Errichtung und Betrieb einer überwachungsbedürftigen Anlage nach Betriebssicherheitsverordnung Erlaubnis von Flugfeldbetankungsanlagen
Leistungsbeschreibung
Flugfeldbetankungsanlagen sind ortsfeste Anlagen oder Bereiche auf Flugfeldern, in denen Kraftstoffbehälter von Luftfahrzeugen aus Hydrantenanlagen mit entzündbaren Flüssigkeiten befüllt werden. Es sind überwachungsbedürftige Anlagen.
Sie benötigen eine Erlaubnis der zuständigen Behörde, wenn Sie eine Flugfeldbetankungsanlage:
errichten und in Betrieb nehmen möchten oder
in der Bauart oder der Betriebsweise so verändern möchten, dass die Sicherheit der Anlage beeinflusst wird.
Die Erlaubnis kann Ihnen unter folgenden Einschränkungen erteilt werden:
beschränkt,
befristet,
unter Bedingungen oder
mit Auflagen.
Wenn die erlaubnisbedürftige Anlage Teil einer genehmigungsbedürftigen Anlage ist, wird keine separate Erlaubnis erteilt. Die Genehmigung schließt die Erlaubnis ein.
Verfahrensablauf
Reichen Sie den Antrag auf Erlaubnis der überwachungsbedürftigen Anlage mit den erforderlichen Unterlagen einschließlich des Prüfberichts der zugelassenen Überwachungsstelle (ZÜS) bei der zuständigen Behörde ein.

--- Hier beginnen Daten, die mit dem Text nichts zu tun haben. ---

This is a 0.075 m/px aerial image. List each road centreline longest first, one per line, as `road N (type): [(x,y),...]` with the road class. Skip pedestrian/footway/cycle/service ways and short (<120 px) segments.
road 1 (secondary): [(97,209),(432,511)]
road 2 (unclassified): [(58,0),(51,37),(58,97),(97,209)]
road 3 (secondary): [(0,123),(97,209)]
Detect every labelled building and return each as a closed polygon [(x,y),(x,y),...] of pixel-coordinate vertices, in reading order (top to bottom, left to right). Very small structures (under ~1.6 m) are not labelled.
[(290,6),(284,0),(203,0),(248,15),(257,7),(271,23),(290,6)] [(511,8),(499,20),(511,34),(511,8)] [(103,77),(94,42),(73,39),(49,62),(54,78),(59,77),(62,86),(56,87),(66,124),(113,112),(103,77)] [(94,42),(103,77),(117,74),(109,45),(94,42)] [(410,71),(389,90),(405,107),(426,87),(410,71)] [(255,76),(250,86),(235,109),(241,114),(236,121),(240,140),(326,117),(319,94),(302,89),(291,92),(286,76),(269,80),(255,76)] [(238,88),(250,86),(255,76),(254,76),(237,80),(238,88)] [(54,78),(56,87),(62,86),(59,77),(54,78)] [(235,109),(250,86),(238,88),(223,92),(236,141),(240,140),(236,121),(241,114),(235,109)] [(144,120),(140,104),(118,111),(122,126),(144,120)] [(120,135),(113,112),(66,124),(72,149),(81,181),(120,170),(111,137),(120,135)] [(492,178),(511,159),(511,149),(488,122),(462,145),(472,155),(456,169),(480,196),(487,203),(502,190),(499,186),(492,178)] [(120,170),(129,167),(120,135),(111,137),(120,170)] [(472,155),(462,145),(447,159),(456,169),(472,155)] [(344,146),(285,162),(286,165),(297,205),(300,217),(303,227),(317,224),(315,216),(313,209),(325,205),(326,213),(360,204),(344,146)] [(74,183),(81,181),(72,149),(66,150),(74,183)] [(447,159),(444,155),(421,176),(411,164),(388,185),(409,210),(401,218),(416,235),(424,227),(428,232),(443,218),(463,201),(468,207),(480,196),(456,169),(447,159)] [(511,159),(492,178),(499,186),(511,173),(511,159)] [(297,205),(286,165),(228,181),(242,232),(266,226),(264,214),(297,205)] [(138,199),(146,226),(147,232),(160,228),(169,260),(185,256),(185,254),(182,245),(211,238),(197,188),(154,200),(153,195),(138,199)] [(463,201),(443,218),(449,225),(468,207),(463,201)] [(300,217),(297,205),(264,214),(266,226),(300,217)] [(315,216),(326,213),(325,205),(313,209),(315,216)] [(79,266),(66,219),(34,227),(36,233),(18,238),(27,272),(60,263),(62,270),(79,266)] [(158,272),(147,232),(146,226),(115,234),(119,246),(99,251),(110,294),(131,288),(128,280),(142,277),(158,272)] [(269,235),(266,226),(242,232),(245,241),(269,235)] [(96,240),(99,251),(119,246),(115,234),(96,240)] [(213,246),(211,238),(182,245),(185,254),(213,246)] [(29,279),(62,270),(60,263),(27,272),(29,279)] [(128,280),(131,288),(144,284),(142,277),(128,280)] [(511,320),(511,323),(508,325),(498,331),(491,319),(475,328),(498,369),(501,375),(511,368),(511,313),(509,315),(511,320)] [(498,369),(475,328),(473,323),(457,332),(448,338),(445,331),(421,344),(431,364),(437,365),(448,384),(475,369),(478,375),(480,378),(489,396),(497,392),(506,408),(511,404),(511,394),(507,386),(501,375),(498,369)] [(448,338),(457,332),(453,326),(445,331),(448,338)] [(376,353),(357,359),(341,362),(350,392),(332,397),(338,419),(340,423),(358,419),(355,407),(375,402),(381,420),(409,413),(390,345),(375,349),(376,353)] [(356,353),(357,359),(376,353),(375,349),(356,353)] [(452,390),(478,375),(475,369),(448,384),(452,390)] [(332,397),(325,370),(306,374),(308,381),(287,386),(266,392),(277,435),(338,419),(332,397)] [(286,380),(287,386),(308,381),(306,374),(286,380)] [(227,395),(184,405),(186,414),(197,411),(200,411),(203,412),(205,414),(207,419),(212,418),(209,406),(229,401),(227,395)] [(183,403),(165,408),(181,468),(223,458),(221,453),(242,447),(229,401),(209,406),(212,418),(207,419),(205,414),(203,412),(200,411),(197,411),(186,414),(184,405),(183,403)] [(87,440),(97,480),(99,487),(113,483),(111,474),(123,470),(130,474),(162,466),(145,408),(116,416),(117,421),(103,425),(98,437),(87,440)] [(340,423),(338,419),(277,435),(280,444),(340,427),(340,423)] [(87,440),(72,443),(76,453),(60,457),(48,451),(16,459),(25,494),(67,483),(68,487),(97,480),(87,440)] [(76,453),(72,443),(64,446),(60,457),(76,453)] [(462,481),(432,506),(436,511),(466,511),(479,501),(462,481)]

Wenn eine Genehmigungspflicht nach dem Bundes-Immissionsschutzgesetz gegeben ist, erhalten Sie die Antragsunterlagen zurück, da dann im Rahmen der notwendigen Genehmigung nach dem Bundes-Immissionsschutzgesetz eine Erlaubnis nach der Betriebssicherheitsverordnung mit geprüft wird.
Die zuständige Behörde trifft ihre Entscheidung nach Prüfung und teilt sie Ihnen mit.
Zuständigkeit
Zuständig sind die Arbeitsschutzdezernate der Regierungspräsidien Darmstadt, Gießen und Kassel.
Voraussetzungen
Die Anlage, für die Sie die Erlaubnis beantragen, muss eine erlaubnisbedürftige Anlage sein.
Sie müssen diese nach dem Stand der Technik errichten und betreiben.
Ihre Unterlagen müssen vollständig, plausibel und aussagekräftig sein.
Der Prüfbericht der zugelassenen Überwachungsstelle (ZÜS) muss bestätigen, dass die beantragte Anlage bei Einhaltung der in den Unterlagen genannten Maßnahmen, einschließlich der Prüfungen, sicher betrieben werden kann.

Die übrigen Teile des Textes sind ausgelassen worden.